# Activity
The line containing "aldırır. Çünkü bir" marks the end; copy exactly all lines from the start of the material up to and including it.

# Data
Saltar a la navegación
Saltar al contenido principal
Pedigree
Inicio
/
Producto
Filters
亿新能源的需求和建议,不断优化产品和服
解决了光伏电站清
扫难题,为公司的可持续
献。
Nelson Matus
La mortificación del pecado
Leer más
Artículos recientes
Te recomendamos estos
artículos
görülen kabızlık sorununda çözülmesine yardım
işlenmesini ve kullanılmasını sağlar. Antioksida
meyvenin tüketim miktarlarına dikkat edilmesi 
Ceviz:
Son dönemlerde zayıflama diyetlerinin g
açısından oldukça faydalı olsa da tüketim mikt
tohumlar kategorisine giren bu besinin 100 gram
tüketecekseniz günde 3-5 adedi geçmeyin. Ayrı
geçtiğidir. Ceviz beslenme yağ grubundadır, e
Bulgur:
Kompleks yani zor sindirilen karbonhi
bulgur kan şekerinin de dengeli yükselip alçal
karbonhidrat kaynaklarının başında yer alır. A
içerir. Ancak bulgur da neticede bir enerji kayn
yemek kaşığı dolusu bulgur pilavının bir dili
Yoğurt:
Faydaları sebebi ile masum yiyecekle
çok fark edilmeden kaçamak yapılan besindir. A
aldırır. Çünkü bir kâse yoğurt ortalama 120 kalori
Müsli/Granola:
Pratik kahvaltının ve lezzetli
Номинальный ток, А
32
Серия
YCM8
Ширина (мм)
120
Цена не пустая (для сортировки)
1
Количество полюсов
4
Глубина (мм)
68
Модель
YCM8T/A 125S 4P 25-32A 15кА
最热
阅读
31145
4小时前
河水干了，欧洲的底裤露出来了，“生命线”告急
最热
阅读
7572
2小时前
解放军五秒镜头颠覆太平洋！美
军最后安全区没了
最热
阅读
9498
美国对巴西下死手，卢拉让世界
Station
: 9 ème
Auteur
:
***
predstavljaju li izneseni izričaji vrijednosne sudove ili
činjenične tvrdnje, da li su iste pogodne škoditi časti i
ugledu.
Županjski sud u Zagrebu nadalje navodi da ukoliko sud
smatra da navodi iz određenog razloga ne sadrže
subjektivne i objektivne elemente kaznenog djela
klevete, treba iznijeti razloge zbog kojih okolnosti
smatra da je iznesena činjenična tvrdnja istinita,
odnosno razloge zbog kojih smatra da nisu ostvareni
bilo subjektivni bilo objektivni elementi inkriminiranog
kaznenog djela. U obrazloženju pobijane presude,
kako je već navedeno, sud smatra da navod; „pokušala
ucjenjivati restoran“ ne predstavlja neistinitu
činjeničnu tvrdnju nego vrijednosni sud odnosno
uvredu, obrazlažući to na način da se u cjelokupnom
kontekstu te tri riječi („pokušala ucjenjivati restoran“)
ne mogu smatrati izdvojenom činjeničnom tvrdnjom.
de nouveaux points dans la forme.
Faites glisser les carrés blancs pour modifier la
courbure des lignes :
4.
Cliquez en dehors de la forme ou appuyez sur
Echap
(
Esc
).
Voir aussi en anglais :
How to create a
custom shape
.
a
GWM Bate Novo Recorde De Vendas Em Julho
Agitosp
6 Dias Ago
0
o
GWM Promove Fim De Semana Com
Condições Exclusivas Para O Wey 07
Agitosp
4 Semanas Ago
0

# Response
Saltar a la navegación
Saltar al contenido principal
Pedigree
Inicio
/
Producto
Filters
亿新能源的需求和建议,不断优化产品和服
解决了光伏电站清
扫难题,为公司的可持续
献。
Nelson Matus
La mortificación del pecado
Leer más
Artículos recientes
Te recomendamos estos
artículos
görülen kabızlık sorununda çözülmesine yardım
işlenmesini ve kullanılmasını sağlar. Antioksida
meyvenin tüketim miktarlarına dikkat edilmesi 
Ceviz:
Son dönemlerde zayıflama diyetlerinin g
açısından oldukça faydalı olsa da tüketim mikt
tohumlar kategorisine giren bu besinin 100 gram
tüketecekseniz günde 3-5 adedi geçmeyin. Ayrı
geçtiğidir. Ceviz beslenme yağ grubundadır, e
Bulgur:
Kompleks yani zor sindirilen karbonhi
bulgur kan şekerinin de dengeli yükselip alçal
karbonhidrat kaynaklarının başında yer alır. A
içerir. Ancak bulgur da neticede bir enerji kayn
yemek kaşığı dolusu bulgur pilavının bir dili
Yoğurt:
Faydaları sebebi ile masum yiyecekle
çok fark edilmeden kaçamak yapılan besindir. A
aldırır. Çünkü bir kâse yoğurt ortalama 120 kalori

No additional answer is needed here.